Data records
────────────────

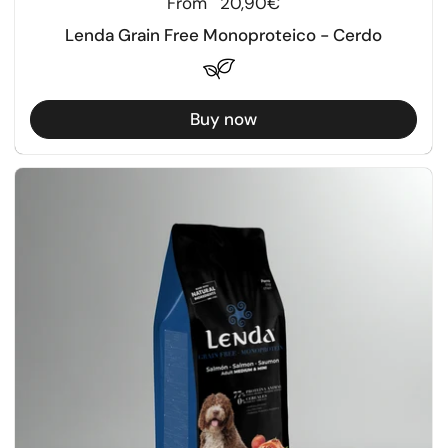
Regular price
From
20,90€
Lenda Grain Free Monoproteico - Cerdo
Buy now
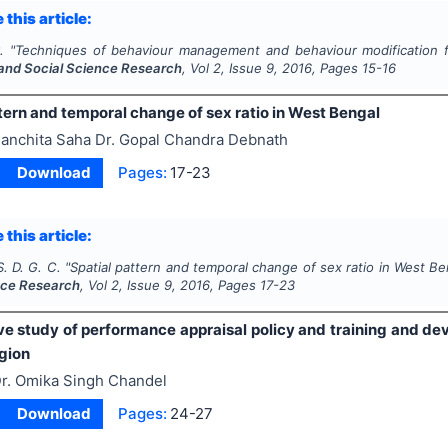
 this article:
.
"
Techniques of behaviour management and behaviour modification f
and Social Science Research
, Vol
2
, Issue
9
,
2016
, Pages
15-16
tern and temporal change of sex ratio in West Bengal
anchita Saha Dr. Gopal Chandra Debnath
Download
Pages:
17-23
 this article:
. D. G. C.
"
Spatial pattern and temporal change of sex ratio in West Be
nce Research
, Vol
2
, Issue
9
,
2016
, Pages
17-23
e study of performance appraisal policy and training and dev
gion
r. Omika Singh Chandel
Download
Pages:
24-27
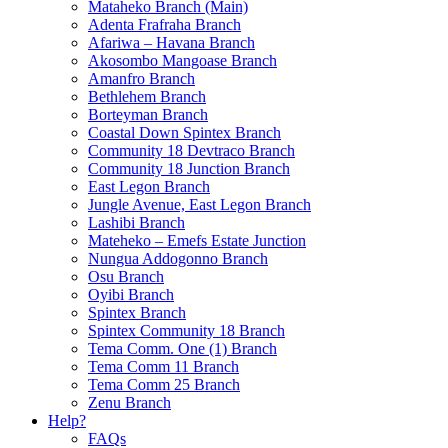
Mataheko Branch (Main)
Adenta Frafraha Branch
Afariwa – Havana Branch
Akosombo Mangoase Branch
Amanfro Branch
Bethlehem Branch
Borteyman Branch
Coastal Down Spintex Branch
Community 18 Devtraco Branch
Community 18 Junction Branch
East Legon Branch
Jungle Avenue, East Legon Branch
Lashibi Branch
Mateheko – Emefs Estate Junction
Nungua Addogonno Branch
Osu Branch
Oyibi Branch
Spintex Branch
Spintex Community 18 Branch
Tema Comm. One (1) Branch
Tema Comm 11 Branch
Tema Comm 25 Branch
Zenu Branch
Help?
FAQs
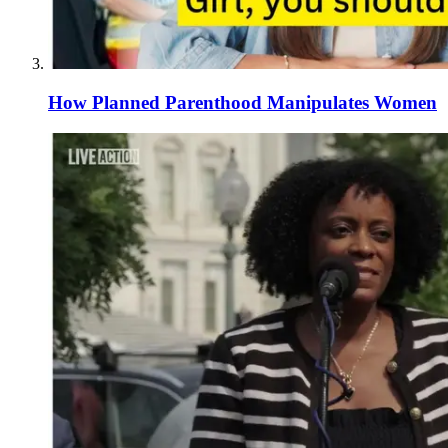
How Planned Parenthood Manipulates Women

────────────────

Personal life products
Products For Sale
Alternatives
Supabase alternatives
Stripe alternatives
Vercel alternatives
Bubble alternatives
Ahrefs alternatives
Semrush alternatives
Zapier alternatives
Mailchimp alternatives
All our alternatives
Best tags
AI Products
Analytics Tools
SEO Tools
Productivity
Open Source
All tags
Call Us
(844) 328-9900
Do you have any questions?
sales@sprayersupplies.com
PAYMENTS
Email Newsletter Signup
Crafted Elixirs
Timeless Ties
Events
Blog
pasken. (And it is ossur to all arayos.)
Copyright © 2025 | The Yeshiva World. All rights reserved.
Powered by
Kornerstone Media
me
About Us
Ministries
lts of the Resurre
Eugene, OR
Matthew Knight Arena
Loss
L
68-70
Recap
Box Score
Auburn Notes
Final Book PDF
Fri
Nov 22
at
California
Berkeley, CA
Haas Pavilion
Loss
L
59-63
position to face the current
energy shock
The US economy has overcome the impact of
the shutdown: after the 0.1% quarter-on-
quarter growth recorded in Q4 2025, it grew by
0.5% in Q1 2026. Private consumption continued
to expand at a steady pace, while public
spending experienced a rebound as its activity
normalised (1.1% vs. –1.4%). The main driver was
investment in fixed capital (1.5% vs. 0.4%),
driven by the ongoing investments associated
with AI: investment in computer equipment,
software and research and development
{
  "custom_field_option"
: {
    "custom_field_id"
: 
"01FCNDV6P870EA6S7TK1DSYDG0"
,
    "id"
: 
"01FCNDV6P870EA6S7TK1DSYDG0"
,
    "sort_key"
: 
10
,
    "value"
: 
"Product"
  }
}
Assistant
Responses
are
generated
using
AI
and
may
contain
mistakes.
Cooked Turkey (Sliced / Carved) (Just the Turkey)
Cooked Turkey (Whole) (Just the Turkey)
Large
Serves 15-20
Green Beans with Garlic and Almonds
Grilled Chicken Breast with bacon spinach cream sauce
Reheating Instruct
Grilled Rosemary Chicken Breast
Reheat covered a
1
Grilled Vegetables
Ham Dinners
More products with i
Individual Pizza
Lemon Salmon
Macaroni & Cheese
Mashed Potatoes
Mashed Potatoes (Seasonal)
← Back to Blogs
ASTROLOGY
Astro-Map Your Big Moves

────────────────

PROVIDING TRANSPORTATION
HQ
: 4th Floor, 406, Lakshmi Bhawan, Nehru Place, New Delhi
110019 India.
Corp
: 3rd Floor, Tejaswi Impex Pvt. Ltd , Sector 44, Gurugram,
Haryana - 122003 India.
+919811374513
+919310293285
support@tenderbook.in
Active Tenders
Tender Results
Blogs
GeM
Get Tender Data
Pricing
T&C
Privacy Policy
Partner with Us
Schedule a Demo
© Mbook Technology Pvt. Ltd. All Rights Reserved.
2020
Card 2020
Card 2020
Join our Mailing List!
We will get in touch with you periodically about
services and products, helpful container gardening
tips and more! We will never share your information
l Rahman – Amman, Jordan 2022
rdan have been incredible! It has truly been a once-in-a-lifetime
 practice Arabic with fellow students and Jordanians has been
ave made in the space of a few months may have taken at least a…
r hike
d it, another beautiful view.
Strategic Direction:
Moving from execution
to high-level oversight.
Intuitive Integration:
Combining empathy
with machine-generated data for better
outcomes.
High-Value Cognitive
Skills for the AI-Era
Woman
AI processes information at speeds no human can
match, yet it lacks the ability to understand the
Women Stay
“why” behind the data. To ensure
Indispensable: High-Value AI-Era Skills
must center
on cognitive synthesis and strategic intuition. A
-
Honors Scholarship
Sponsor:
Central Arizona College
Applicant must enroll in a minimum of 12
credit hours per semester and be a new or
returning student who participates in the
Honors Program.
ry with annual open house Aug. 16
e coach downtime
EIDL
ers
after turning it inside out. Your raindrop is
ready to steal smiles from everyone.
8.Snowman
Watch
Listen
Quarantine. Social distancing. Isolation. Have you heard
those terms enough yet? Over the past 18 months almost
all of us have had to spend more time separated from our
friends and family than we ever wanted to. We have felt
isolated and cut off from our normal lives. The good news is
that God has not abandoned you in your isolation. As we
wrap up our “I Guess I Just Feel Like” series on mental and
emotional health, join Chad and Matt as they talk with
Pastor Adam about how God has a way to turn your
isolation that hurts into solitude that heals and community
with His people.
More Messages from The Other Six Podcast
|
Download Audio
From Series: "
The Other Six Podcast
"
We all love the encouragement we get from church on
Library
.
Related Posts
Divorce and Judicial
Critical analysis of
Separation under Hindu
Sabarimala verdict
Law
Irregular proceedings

────────────────

Problem to solve
Output the lines of the rows as a Markdown table with the columns Number and Line text, starting at the line that contains "Personal life products" and ending at the line that contains "Email Newsletter Signup", with blank lines omitted.

Solution to this problem
| Number | Line text |
|---|---|
| 1 | Personal life products |
| 2 | Products For Sale |
| 3 | Alternatives |
| 4 | Supabase alternatives |
| 5 | Stripe alternatives |
| 6 | Vercel alternatives |
| 7 | Bubble alternatives |
| 8 | Ahrefs alternatives |
| 9 | Semrush alternatives |
| 10 | Zapier alternatives |
| 11 | Mailchimp alternatives |
| 12 | All our alternatives |
| 13 | Best tags |
| 14 | AI Products |
| 15 | Analytics Tools |
| 16 | SEO Tools |
| 17 | Productivity |
| 18 | Open Source |
| 19 | All tags |
| 20 | Call Us |
| 21 | (844) 328-9900 |
| 22 | Do you have any questions? |
| 23 | sales@sprayersupplies.com |
| 24 | PAYMENTS |
| 25 | Email Newsletter Signup |